-------- Data supplied --------

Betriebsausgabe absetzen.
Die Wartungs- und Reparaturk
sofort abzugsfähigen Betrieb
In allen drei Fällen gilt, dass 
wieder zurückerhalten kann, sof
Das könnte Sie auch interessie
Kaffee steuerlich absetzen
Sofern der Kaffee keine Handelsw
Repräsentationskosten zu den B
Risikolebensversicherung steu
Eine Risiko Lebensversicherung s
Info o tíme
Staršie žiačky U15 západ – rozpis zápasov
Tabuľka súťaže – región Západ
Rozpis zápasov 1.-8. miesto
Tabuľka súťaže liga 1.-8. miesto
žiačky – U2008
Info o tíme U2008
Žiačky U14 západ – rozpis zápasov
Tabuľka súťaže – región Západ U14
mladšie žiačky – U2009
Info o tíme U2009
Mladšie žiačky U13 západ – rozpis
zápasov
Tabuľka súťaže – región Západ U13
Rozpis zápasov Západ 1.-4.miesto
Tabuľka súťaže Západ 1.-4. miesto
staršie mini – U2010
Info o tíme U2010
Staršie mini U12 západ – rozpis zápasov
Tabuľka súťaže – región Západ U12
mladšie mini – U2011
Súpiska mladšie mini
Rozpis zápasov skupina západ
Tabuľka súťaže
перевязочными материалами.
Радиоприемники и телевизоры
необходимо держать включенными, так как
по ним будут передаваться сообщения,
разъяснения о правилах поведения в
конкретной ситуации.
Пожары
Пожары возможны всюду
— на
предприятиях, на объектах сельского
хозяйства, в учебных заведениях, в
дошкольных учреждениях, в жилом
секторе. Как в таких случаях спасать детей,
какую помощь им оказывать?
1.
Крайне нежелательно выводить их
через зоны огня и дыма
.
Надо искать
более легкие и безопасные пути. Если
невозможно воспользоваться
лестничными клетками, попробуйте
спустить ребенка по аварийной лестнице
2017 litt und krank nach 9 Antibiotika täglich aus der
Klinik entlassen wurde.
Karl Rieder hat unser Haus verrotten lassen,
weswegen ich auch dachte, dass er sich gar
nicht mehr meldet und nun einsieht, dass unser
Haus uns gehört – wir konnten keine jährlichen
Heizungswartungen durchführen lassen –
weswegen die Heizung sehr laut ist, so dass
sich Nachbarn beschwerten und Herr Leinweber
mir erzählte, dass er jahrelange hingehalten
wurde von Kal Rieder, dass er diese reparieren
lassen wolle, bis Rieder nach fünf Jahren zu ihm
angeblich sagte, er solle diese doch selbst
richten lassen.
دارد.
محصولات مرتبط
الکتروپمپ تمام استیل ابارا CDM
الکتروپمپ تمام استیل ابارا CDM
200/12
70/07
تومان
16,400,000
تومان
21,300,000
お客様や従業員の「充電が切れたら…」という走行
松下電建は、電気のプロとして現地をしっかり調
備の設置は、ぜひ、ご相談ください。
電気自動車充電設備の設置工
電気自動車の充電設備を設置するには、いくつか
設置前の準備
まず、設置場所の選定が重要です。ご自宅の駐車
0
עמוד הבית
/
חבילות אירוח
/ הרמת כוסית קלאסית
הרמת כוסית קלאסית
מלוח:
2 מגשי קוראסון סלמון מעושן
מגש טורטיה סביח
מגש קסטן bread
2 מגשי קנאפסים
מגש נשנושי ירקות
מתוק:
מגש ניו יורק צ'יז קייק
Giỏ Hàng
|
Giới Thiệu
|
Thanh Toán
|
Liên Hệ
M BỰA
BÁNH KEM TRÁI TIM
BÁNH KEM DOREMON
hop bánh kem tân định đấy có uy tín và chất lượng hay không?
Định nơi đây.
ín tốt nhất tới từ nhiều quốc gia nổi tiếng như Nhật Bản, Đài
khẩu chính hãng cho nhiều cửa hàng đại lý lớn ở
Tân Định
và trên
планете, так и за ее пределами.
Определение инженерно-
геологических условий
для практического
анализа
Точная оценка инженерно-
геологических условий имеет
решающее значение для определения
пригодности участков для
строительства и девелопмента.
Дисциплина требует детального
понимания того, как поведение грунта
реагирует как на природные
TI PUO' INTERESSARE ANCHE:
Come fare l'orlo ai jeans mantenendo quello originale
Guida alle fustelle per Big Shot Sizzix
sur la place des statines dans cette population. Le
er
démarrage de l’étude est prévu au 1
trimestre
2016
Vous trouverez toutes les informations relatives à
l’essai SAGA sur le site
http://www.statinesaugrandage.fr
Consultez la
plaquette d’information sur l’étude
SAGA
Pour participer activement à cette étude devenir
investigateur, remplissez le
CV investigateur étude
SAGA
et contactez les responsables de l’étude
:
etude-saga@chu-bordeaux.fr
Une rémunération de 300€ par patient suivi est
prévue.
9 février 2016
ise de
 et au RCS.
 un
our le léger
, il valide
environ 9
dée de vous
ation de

--------

Which lines in the listing hold the word "wurde"? Copy them out.

▶ [Solved problem]:
Klinik entlassen wurde.
wurde von Kal Rieder, dass er diese reparieren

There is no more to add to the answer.